## ЧТО НУЖНО СДЕЛАТЬ
A - Выпишите все числа, названные словами в тексте для изучения.
B - О чём, если верить тексту для изучения, спорили часами?
C - Перепишите из текста для изучения всё, что идёт от слов «Естественно, мыслим мы» и вниз до слов «начинают пренебрегать нами.».

## ТЕКСТ ДЛЯ ИЗУЧЕНИЯ
Сопротивление быта воспринимается лишь как рутина. Она не столько достойный соперник, сколько досадная помеха. Зачем изменять обстоятельства? Лучше произвести смену одних обстоятельств на другие, более соответствующие нашему уму, темпераменту и силе. Мечтаем о баррикадах, бредим войной.
Естественно, мыслим мы в эту пору огромными масштабами и круглыми числами, с небывалым усердием рисуя на бумаге фантастический квадриллион и споря часами о том, сколько должно быть в нем нулей: пятнадцать или двадцать четыре. Абстрактнейший квадриллион наполнен жизнью, в нем пульсирует образ будущего.
Была в школе такая забава: несколько человек смотрят в широко открытые глаза испытуемого. «Представь тысячу!» Тот добросовестно исполняет, и зрачки его расширяются. «А теперь – триллион!» Зрачки заполняют все пространство глаз. Ликованию присутствующих нет предела. Компания молча расходится. Будущее близко.
Все это, конечно, известно, а в перспективе жизни представляется обыкновенным и даже банальным. Но мне хочется для начала разложить все в памяти, привести в некоторый порядок. К тому же (у кого-то недавно прочитал), если мы долго пренебрегаем банальностями, они начинают пренебрегать нами.

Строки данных
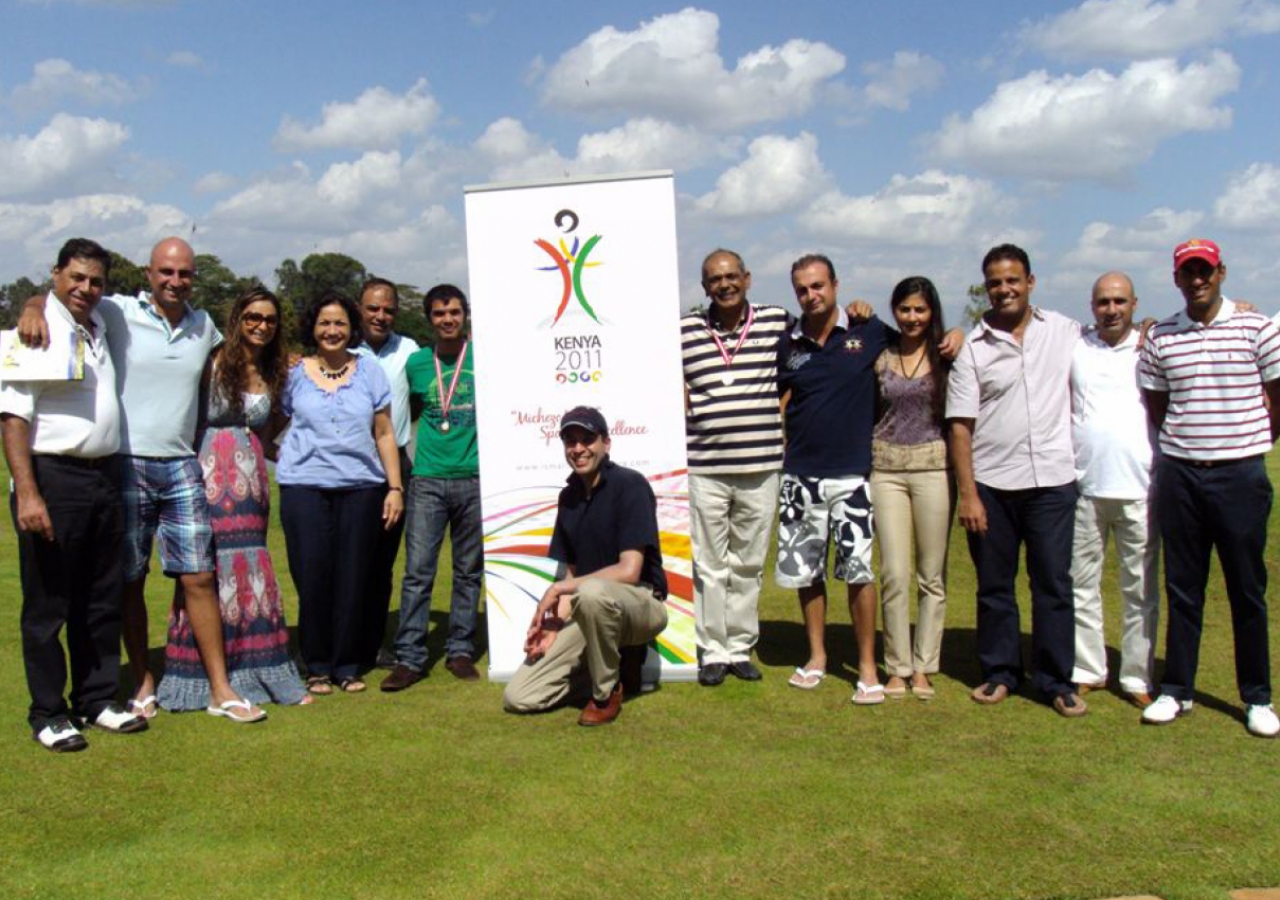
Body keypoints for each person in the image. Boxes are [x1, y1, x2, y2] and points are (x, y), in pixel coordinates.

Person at [18, 237, 263, 723]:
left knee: (199, 575)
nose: (176, 282)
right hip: (125, 464)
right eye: (166, 272)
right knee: (128, 579)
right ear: (148, 274)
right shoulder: (116, 310)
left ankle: (220, 688)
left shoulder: (204, 324)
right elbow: (62, 297)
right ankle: (142, 682)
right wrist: (30, 306)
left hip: (180, 465)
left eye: (185, 274)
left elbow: (239, 361)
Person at [2, 238, 148, 750]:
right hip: (54, 475)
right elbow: (14, 417)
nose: (86, 288)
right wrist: (27, 493)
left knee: (101, 595)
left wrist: (39, 300)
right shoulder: (35, 330)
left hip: (106, 475)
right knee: (49, 602)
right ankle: (48, 711)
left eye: (95, 281)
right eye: (76, 278)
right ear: (56, 275)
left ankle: (97, 698)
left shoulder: (102, 321)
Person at [1138, 239, 1280, 738]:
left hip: (1239, 474)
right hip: (1180, 474)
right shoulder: (1162, 337)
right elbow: (1156, 404)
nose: (1196, 279)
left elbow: (1277, 396)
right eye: (1187, 272)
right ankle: (1176, 689)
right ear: (1176, 278)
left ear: (1221, 272)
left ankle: (1257, 697)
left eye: (1204, 270)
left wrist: (1250, 443)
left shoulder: (1257, 327)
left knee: (1246, 588)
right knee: (1183, 587)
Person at [948, 243, 1086, 717]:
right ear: (986, 288)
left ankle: (1055, 680)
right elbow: (960, 426)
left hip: (1052, 481)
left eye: (1012, 280)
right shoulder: (973, 347)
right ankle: (1000, 672)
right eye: (994, 282)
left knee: (1052, 584)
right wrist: (968, 494)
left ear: (1030, 282)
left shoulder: (1066, 332)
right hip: (992, 485)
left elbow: (1116, 337)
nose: (1004, 289)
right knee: (994, 586)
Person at [156, 287, 309, 711]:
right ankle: (202, 672)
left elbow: (273, 425)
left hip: (252, 481)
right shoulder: (212, 360)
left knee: (250, 564)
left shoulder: (275, 368)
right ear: (238, 319)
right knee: (208, 568)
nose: (261, 325)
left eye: (269, 320)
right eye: (253, 317)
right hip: (207, 474)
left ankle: (255, 666)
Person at [503, 407, 668, 726]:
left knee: (591, 594)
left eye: (587, 439)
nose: (578, 448)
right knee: (519, 696)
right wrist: (552, 627)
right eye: (570, 441)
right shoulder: (569, 498)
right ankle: (616, 668)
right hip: (590, 609)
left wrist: (561, 588)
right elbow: (573, 575)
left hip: (641, 606)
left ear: (606, 442)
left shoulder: (630, 484)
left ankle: (605, 694)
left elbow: (629, 571)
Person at [277, 291, 404, 696]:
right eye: (324, 324)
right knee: (312, 577)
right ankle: (316, 665)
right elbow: (270, 424)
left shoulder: (369, 372)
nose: (332, 331)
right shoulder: (294, 372)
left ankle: (348, 665)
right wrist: (283, 457)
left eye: (340, 324)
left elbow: (383, 433)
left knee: (354, 579)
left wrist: (395, 487)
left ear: (352, 330)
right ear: (313, 328)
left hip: (361, 489)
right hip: (303, 489)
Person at [775, 254, 886, 704]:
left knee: (858, 573)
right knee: (808, 574)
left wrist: (953, 335)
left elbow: (920, 345)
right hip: (801, 475)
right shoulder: (789, 343)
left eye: (818, 286)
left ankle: (866, 665)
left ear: (836, 285)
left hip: (853, 474)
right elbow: (780, 397)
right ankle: (817, 656)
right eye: (802, 289)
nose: (811, 295)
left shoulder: (868, 332)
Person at [680, 249, 790, 686]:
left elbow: (814, 353)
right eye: (713, 280)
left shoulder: (777, 320)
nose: (723, 285)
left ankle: (740, 647)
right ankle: (712, 650)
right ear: (704, 287)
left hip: (762, 466)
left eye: (730, 277)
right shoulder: (685, 330)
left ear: (747, 278)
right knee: (708, 564)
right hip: (704, 467)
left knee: (747, 563)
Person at [382, 284, 484, 691]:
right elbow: (402, 418)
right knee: (417, 573)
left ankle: (459, 650)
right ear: (429, 319)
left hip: (474, 478)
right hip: (426, 479)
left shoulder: (484, 358)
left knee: (468, 571)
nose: (448, 319)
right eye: (440, 313)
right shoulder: (418, 363)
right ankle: (410, 657)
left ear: (465, 316)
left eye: (455, 312)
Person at [1069, 272, 1159, 709]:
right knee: (1082, 583)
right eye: (1103, 302)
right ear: (1092, 306)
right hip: (1085, 485)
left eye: (1119, 301)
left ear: (1135, 304)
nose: (1111, 309)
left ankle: (1136, 676)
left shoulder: (1151, 345)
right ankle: (1089, 669)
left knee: (1138, 590)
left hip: (1139, 485)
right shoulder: (1077, 347)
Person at [870, 276, 952, 701]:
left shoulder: (946, 355)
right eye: (905, 309)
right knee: (894, 573)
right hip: (885, 469)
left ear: (931, 312)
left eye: (920, 310)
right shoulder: (881, 357)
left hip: (933, 468)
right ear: (895, 311)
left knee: (930, 575)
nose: (912, 317)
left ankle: (925, 666)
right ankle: (898, 668)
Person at [352, 277, 419, 672]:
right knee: (347, 560)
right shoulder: (339, 345)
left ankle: (375, 643)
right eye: (373, 308)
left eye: (388, 309)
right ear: (360, 309)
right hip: (350, 468)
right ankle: (338, 641)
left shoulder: (409, 350)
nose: (381, 315)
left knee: (381, 563)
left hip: (396, 470)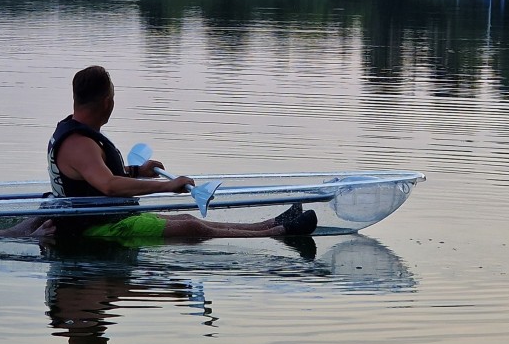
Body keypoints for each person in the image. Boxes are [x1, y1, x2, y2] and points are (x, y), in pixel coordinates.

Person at [45, 65, 317, 243]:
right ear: (108, 101)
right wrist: (166, 185)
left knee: (188, 220)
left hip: (109, 218)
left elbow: (95, 177)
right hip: (96, 229)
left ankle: (271, 223)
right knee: (192, 229)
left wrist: (138, 172)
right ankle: (282, 233)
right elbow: (108, 185)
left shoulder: (79, 136)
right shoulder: (79, 143)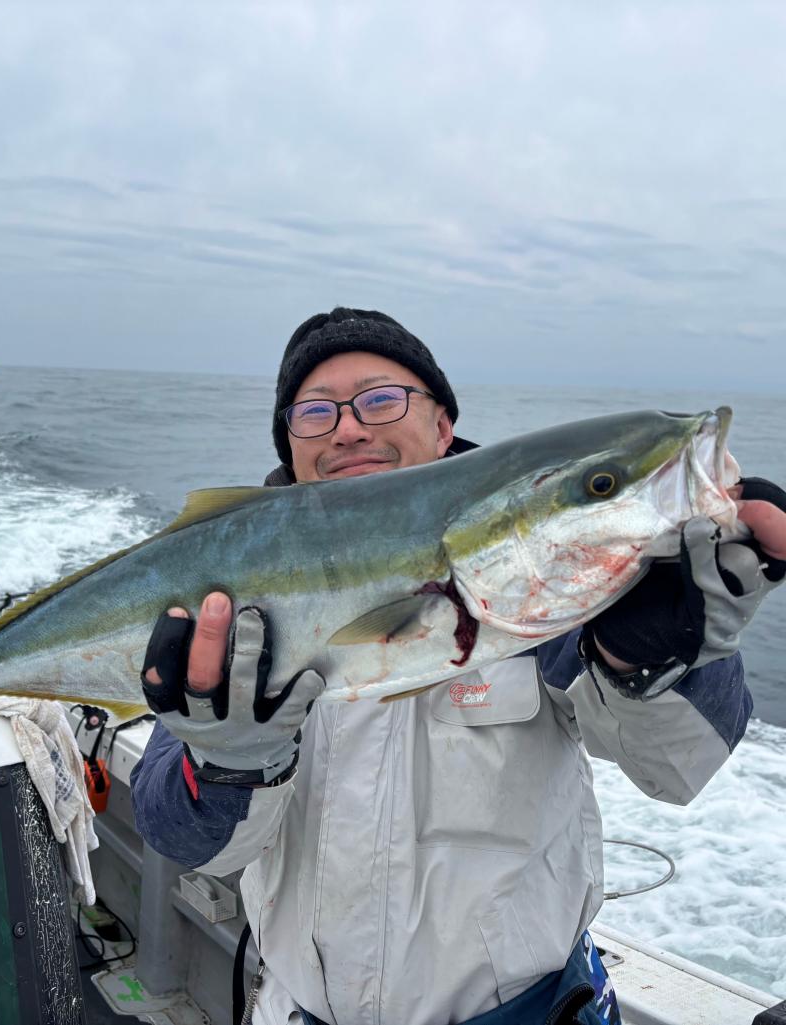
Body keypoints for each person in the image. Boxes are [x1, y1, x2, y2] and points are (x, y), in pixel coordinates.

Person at [131, 308, 786, 1025]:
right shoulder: (228, 597)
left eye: (380, 399)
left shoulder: (537, 570)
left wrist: (650, 656)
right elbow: (180, 839)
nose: (348, 427)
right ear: (291, 446)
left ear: (443, 425)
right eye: (315, 412)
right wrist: (226, 762)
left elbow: (678, 766)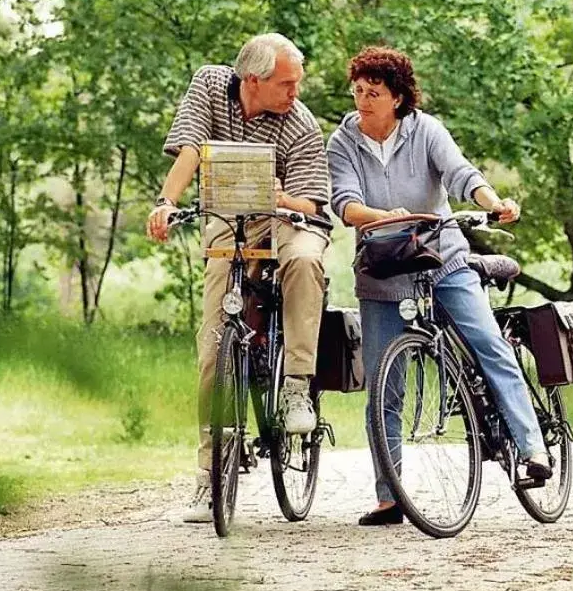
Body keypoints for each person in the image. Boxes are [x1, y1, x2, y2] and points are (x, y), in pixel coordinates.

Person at [327, 46, 550, 526]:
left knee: (488, 343)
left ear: (399, 97)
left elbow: (461, 174)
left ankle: (532, 448)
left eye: (375, 93)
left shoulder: (425, 130)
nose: (363, 101)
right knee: (384, 385)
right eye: (358, 91)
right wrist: (382, 217)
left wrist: (493, 201)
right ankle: (390, 497)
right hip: (382, 268)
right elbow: (344, 203)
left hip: (442, 257)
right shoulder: (342, 141)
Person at [146, 33, 331, 524]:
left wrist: (283, 199)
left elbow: (315, 204)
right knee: (212, 351)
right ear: (253, 79)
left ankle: (295, 382)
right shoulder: (209, 85)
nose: (296, 92)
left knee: (305, 260)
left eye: (298, 83)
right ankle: (211, 476)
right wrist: (167, 202)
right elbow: (191, 150)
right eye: (287, 83)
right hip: (229, 216)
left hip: (288, 217)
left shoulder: (300, 123)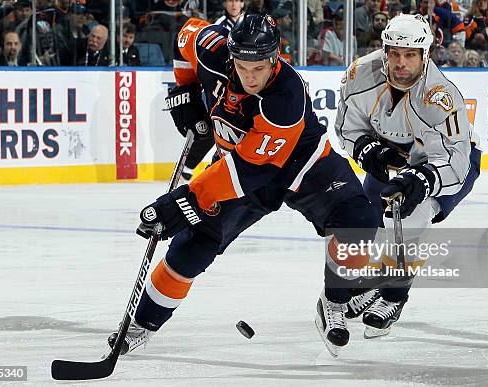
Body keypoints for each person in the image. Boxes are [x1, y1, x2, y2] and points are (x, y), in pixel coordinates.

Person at [108, 12, 381, 357]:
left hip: (303, 163)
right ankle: (141, 324)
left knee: (359, 223)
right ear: (231, 56)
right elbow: (186, 34)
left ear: (274, 58)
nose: (250, 77)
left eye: (259, 68)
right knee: (193, 245)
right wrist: (185, 90)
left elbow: (249, 171)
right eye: (242, 67)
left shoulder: (286, 96)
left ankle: (334, 301)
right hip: (237, 161)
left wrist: (184, 199)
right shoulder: (212, 49)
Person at [335, 13, 481, 337]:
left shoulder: (441, 96)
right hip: (396, 156)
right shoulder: (362, 74)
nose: (401, 63)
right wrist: (367, 148)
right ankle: (374, 281)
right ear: (385, 50)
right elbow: (346, 126)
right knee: (368, 218)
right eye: (394, 53)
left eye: (410, 55)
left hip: (448, 161)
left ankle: (393, 296)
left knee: (409, 215)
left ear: (425, 55)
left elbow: (456, 161)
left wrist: (424, 180)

## РЕЗУЛЬТАТЫ ВЫПОЛНЕНИЯ
A - квадриллион, пятнадцать, двадцать четыре, тысяча, триллион

B - О том, сколько нулей должно быть в квадриллионе: пятнадцать или двадцать четыре.

C -
Естественно, мыслим мы в эту пору огромными масштабами и круглыми числами, с небывалым усердием рисуя на бумаге фантастический квадриллион и споря часами о том, сколько должно быть в нем нулей: пятнадцать или двадцать четыре. Абстрактнейший квадриллион наполнен жизнью, в нем пульсирует образ будущего.
Была в школе такая забава: несколько человек смотрят в широко открытые глаза испытуемого. «Представь тысячу!» Тот добросовестно исполняет, и зрачки его расширяются. «А теперь – триллион!» Зрачки заполняют все пространство глаз. Ликованию присутствующих нет предела. Компания молча расходится. Будущее близко.
Все это, конечно, известно, а в перспективе жизни представляется обыкновенным и даже банальным. Но мне хочется для начала разложить все в памяти, привести в некоторый порядок. К тому же (у кого-то недавно прочитал), если мы долго пренебрегаем банальностями, они начинают пренебрегать нами.